With both the BMW Championship and the announcement of U.S. Ryder Cup Captain Davis Love III’s Captain’s Picks looming over the heads of the players, Monday proved to be a day of high octane and low numbers. Jim Furyk and Hunter Mahan, both on the supposed “bubble” of the Ryder Cup roster, shot 70 and 71 respectively, with Furyk finishing the higher of the two at T13.
Also trying to solidify their chances of being picked by DL3 were Dustin Johnson and Brandt Snedeker, both finishing inside the top 10, 14-under and 13-under, respectively. Both are suspected to be announced on Tuesday as members of the team, not only because of their top FedExCup rankings, but also because of the assets that they would provide for the team at Medinah– Johnson’s distance and Snedeker’s precision on the greens.
Throughout the course of the final rounds, McIlroy himself showed a level of ultimate precision and focus, reminiscent of a younger Tiger Woods. Woods, who like McIlroy started the final round chasing Oosthuizen, had a goal in mind to mount a strong charge early in hopes of creeping up on the leaders. Although he completed the turn with a commanding 32, Tiger was unable to convert as many birdie opportunities on the back nine, finishing with an 34. Placing solo third at 18-under, Tiger was unable to find victory, but still carded his best total performance since the 2009 BMW Championship, (64-68-68-66) showing a strong upward trend of improvement.
Up until the last few holes on the back nine, the field was essentially unable to catch Rory, as he was pin-hunting with almost robotic fashion.
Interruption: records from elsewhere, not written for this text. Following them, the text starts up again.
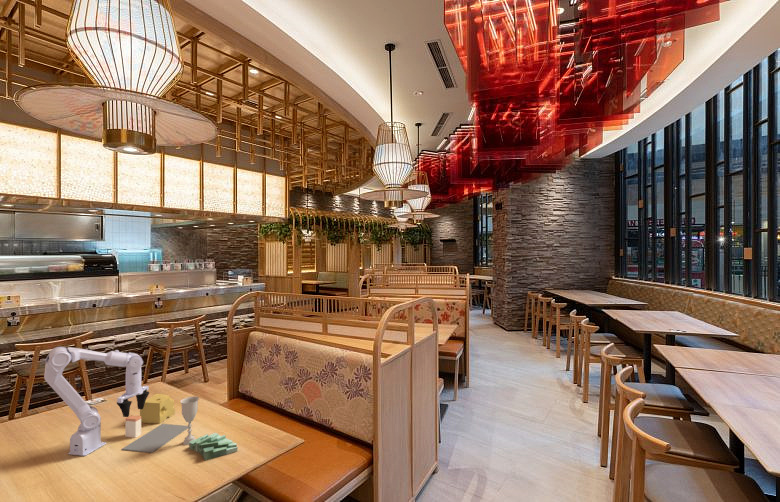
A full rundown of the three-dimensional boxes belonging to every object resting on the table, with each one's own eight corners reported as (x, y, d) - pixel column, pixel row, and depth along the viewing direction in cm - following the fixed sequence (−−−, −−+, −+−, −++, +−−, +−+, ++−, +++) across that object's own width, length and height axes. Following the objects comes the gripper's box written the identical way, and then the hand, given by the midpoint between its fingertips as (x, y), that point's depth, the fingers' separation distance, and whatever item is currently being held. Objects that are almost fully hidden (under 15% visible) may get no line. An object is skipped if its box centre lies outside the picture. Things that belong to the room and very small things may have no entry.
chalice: (190, 447, 152) (190, 404, 152) (176, 445, 154) (176, 402, 153) (202, 438, 159) (202, 397, 159) (188, 436, 161) (189, 395, 161)
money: (180, 455, 147) (180, 443, 147) (212, 435, 162) (212, 424, 162) (218, 465, 140) (218, 453, 140) (248, 444, 155) (249, 433, 155)
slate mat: (152, 452, 148) (152, 451, 148) (121, 449, 150) (121, 448, 150) (189, 426, 170) (189, 426, 170) (162, 424, 172) (162, 423, 172)
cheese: (175, 414, 183) (175, 394, 182) (159, 424, 172) (159, 403, 172) (155, 413, 184) (155, 393, 184) (138, 423, 173) (138, 402, 173)
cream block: (135, 437, 160) (135, 419, 160) (125, 436, 160) (125, 418, 160) (141, 434, 163) (141, 416, 163) (131, 433, 163) (131, 415, 163)
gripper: (127, 388, 154) (127, 420, 154) (154, 376, 168) (154, 406, 168) (112, 387, 155) (112, 419, 155) (140, 375, 169) (140, 405, 169)
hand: (133, 412), depth 162 cm, fingers open, 7 cm apart
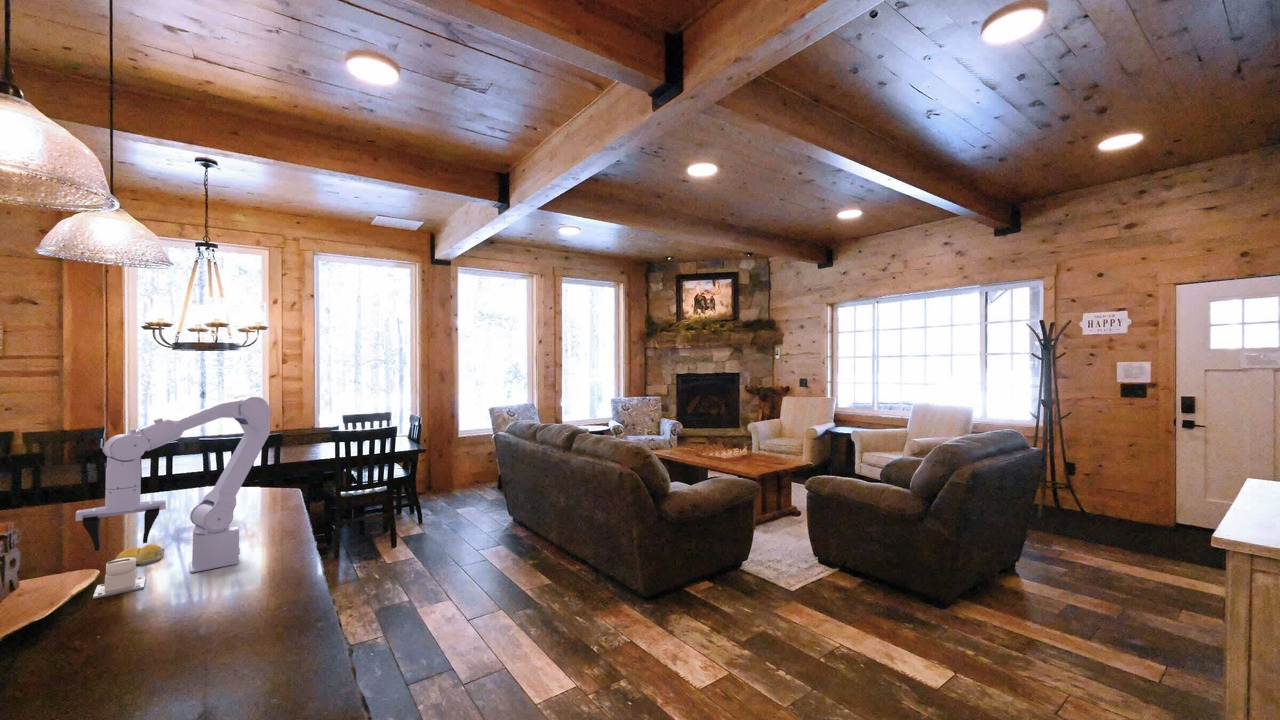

Describing one of McIlroy’s laser-like approaches that sat down just feet from the hole, broadcaster Johnny Miller quipped, [his approach shots fall at pins] “like hacky-sacks.”
As he made his way to the 18th Tee, McIlroy found himself only one ahead of Oosthuizen, after both made careless bogies on the No. 17. On the green of the newly redesigned 18th hole, Oosthuizen barely missed a downhill birdie putt from 12 feet away that would have forced a playoff with McIlroy.
After initially saying that it was not the way he planned to win, McIlroy later said in his press conference that, “At the end of the day you just want your name to finish on the top of that list, and it doesn’t matter whoever it is below you.” Oosthuizen, although experiencing such a heartbreaking loss, said, “All in all, I’m very happy with the week. There’s two more big events left, and I’m very happy with the way I’m hitting the ball going into those tournaments.”
Not just for Louis and Rory, but for the rest of the Top 70 players in the FedEx Cup Rankings as well, this week was a precursor for things soon to come, as the FedExCup kicks into high gear.